Inside Claude for Legal: From 12 Plugins to 90+ AI Agents
Claude for Legal debuted with 12 main plugins and Model Context Protocol (MCP) connectors that link Claude directly to legal tech tools and data sources, but the quieter story is its growing library of named agents. According to Anthropic, there are now over 90 legal AI agents available through its public GitHub, including workflows such as Vendor Agreement Reviewer, DSAR Responder, Termination Reviewer, and Claim Chart Builder. Each agent is defined by a specific job-style workflow and can be launched with a single command, then tuned in natural language to match a practice group’s playbook, risk profile, and preferred legal tech tools. Many agents can run continuously over streams of incoming documents or emails, turning Claude into an always-on monitor for contracts, litigation updates, or compliance events rather than a tool lawyers consult only on demand.

How Claude Legal AI Agents Reshape Attorney and Staff Workflows
Hanson Bridgett’s rollout shows how attorney AI workflows are shifting from ad hoc prompts to structured, repeatable processes. The firm is using Claude to summarise lengthy records, draft routine correspondence and memos, compare document versions, and support due diligence in corporate transactions. Professional staff across operations, marketing, HR, finance, and knowledge management are also using the platform for organisation and internal projects. Named agents such as weekly deal debriefs, which run sweeps of signed agreements to flag playbook deviations, illustrate how granular AI workflows can support very specific legal tasks. Anthropic’s legal team emphasises that these agents are built with source attribution, jurisdiction checks during onboarding, and explicit review gates before anything is filed or sent, so the lawyer remains the final reviewer. The focus is not on replacing judgment, but on compressing the low-level tasks surrounding each legal decision.

Governance, Client Assurance, and the New AI Policy Baseline
Hanson Bridgett has paired its AI rollout with a written AI use policy that defines what information can enter AI systems and sets enterprise-grade data protections. The firm has also established ongoing internal review of workflows and outputs to monitor quality and reassure clients that AI-supported work meets professional standards. Laura Long, the firm’s Chief Operating Officer and Chief Financial Officer, describes the move as “building long-term capability across the firm” and an investment in helping attorneys and staff adapt thoughtfully as tools evolve. This type of policy framework is likely to become a baseline expectation for law firm AI adoption, especially as clients scrutinise how their data is processed. Clear rules, audit-ready workflows, and transparent human review points help translate the promise of Claude legal AI agents into risk-managed practice change instead of uncontrolled experimentation.

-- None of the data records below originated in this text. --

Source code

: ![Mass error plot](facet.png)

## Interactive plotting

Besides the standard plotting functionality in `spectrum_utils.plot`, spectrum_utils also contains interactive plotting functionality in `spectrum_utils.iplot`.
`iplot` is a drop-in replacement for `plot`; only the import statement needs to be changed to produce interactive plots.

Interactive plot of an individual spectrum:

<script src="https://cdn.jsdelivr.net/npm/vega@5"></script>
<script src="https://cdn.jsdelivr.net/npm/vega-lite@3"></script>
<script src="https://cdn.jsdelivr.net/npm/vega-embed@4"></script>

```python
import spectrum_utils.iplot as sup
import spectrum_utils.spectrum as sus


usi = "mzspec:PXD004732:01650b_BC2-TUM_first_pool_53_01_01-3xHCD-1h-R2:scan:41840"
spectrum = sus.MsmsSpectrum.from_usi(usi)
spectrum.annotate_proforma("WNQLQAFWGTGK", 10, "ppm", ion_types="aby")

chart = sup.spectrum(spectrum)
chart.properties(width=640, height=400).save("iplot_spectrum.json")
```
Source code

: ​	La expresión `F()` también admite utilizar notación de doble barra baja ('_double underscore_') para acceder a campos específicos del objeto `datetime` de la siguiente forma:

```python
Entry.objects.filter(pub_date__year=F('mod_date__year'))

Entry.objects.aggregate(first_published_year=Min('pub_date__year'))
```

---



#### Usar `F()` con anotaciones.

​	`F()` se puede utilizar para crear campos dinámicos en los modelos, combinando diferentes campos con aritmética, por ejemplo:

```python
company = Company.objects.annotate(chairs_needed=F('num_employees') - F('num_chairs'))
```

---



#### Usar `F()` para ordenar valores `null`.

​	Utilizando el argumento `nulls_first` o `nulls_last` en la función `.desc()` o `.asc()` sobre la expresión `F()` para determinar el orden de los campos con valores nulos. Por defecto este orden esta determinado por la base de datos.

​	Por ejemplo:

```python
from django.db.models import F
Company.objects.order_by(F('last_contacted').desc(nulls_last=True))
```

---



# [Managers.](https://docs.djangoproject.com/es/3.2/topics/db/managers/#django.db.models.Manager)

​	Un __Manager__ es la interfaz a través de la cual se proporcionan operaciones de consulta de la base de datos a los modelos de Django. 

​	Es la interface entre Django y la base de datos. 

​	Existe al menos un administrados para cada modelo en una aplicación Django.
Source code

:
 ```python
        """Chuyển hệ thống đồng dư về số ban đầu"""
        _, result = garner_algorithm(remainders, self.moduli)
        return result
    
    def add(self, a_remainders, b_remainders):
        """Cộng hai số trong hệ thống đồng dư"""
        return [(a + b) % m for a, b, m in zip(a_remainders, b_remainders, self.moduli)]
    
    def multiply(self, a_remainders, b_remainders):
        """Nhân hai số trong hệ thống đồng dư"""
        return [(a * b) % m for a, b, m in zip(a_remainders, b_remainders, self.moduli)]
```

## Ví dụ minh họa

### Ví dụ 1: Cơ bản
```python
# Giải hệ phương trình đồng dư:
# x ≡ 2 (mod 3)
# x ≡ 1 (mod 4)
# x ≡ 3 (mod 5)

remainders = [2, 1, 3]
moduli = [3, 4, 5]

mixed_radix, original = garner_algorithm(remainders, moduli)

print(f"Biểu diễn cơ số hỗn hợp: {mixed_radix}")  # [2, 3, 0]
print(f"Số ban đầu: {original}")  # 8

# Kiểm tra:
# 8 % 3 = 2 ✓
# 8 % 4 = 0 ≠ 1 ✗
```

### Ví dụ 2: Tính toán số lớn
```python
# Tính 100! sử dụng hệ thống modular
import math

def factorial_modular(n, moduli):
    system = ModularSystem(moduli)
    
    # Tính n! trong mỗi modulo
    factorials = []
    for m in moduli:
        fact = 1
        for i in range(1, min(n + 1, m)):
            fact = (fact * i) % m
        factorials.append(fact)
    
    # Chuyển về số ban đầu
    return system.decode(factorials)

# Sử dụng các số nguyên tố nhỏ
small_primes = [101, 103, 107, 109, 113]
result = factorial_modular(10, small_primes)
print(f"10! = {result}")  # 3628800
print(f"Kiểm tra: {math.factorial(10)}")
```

A Signal for AmLaw 200 AI Strategy and the Next Adoption Wave
With Hanson Bridgett joining Freshfields as a firm that has publicly committed to Claude, law firm AI adoption is entering a more decisive phase. An AmLaw 200 firm going all-in with a single large language model plus over 90 specialised Claude legal AI agents shows that AI is no longer confined to innovation teams or isolated pilots. Instead, it is being woven into everyday attorney workflows and supported by governance structures. While firms will continue to use major legal data platforms and established legal tech tools alongside Claude, the direct access to configurable agents gives lawyers more control over how AI fits their matters. The question now is which large firm will next declare a similar move, and whether other providers—such as legal AI platforms that blend multiple models—will respond with their own agent-centric ecosystems tailored to law firm needs.